Understanding Your Shopping Cart Conversion Ratios

Posted on in Blog

Many times you’ll find it easier to comprehend or analyze something when you break it down into smaller pieces. This is certainly the case when it comes to improving e-commerce websites. By breaking up your shopping cart process into ratios, you’ll put yourself in a better position to identify both where and why you’re losing potential customers.

Visit-to-Decision-Page Ratio
The decision page comes before your shopping cart. Here you present visitors with an offer for your product or service. Decision pages should include features, benefits, pricing, unique selling proposition and of course an ‘add to cart’ button.

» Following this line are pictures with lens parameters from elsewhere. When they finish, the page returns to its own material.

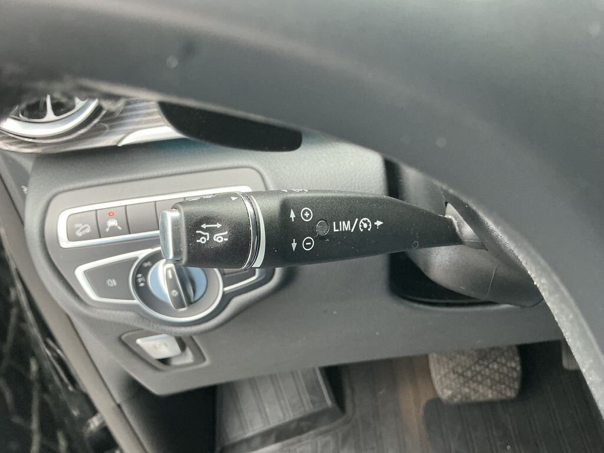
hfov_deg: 61.7
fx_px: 506
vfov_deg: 48.2
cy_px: 226
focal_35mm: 29
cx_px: 302
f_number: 1.8
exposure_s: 1/60
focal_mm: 3
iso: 200
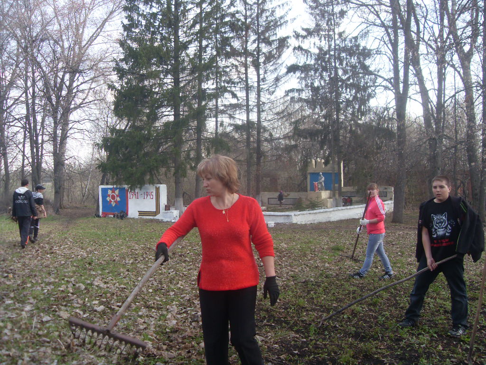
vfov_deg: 38.7
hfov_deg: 50.1
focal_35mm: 37
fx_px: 519
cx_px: 243
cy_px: 182
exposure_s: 1/350
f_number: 2.8
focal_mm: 6.3
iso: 80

Once you’ve identified your decision pages, you can work backwards and determine the percentage of visits that are actually being presented with an offer. If only 40% of your visitors make it to a decision page then you may have the following:

-Poorly targeted traffic

-Unnecessary intermediate pages

-Poor navigation structure

Focus on streamlining the visit-to-decision-page path. Are there ways to tighten the conversion funnel?  It may be as simple as making one page have a considerably higher bounce rate.

Decision-to-Cart Ratio
This ratio represents the transition from decision page to a product/service added to your shopping cart. Visitors who proceed to your shopping cart are demonstrating purchase intent. Potential reasons for low decision-to-cart ratios (15-25%) may be any of the following:

-Technical issues

-Uncompetitive pricing

-Lack of unique selling proposition

-Struggles with linking relative features/benefits to the consumer

Cart-to-Checkout Ratio
The cart-to-checkout ratio can be described as a visitor clicking checkout once they’ve added a product/service to the cart. Causes for a low cart-to-checkout ratio (below 70%) may include:

-High shipping costs compared to competition

-No opportunity to estimate shipping

-No inclusion of accepted payment types

-Unclear link to your privacy policy

Checkout-to-Order Ratio
The checkout-to-order ratio should serve as your starting point when it comes to improving e-commerce performance. There are a lot of simple improvements that can be made at this stage to avoid lost revenue. Be sure to only require what you need to process for an individual transaction; you haven’t earned the full trust of the consumer quite yet. With that said, offer an ‘express’ checkout for users who don’t want their information to be stored for future purchases. In other words, allow users to checkout as a guest or create a new account.

Other reasons for a low checkout-to-order ratio might be that you don’t allow users to calculate shipping until they’ve created an account. We’re seeing more savvy online shoppers who will open multiple carts from competitors and complete as much of the cart process as possible until they can obtain a final cost with shipping. With this behavior, it may simply come down to the lowest price and/or best shipping rates and options.

Depending on the product/service and amount of traffic your site generates, you could be missing out on a large chunk of revenue each month. Find a partner, analyst or e-commerce specialist who can help translate what a 10%, 20% or 30% improvement in checkouts to completed orders may mean to your bottom line.